The implantable loop recorder is surgically implanted (typically for up to 2 years) to detect and monitor cardiac arrhythmias. It is especially suitable when palpitations or syncope events are infrequent12 and when conventional noninvasive testing is negative or inconclusive. Its main advantage is the length of monitoring time. It provides a good symptom‐to‐rhythm correlation in cases of syncope and palpitations,13 because it can be interrogated even after the patient loses consciousness. The device has 21 to 42 minutes of memory, and events are downloaded via a pacemaker programmer. Disadvantages include the lack of remote transmission capabilities and the possibility of false positive results due to over/undersensing.

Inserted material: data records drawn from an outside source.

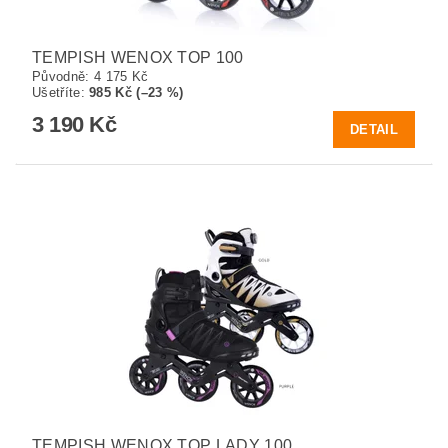
TEMPISH WENOX TOP 100
Původně:
4 175 Kč
Ušetříte
:
985 Kč (–23 %)
3 190 Kč
DETAIL
TEMPISH WENOX TOP LADY 100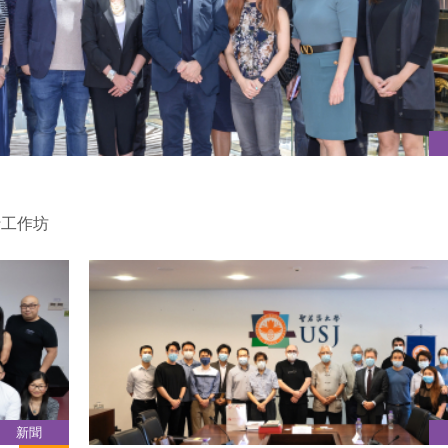
行工作坊
新聞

This study was not designed to assess the rate of diagnosis or the cost‐effectiveness of one modality over another. We focused solely on the parameters of time‐to‐diagnosis and time‐to‐treatment. The results of this observational study on a new loop monitor (Cardio R) integrated into a telemedicine system showed several advantages over other methods in current use. First, it significantly shortened the interval between the patient's sensing a cardiac‐related symptom and the interpretation of the almost real‐time ECG, allowing speedier application of appropriate therapeutic management. Second, it improved symptom‐rhythm correlation by allowing the patient to transmit the nature of the symptom(s) together with the ECG tracing, thus providing additional data on the cause of various cardiac symptoms (eg, changes in the ST segment during chest pain). Finally, it also allows clear‐cut exclusion of a cardiac origin of recurrent symptoms when no ECG abnormalities are evident.
Conclusion
We described a new loop recorder (Cardio R) device in the setting of a telemedicine system. This combination enabled prompt ECG interpretations and timely interventions for several different cardiac‐relevant complaints. It considerably shortened the lag time between the event, diagnosis, and treatment. It provided better symptom‐arrhythmia correlation by enabling the patient to report the symptom simultaneously with ECG transmission. Randomized prospective trials are needed to compare the Cardio R to other ambulatory monitoring systems to better determine its relative clinical utility and cost‐effectiveness.
Acknowledgements
Esther Eshkol is thanked for editorial assistance.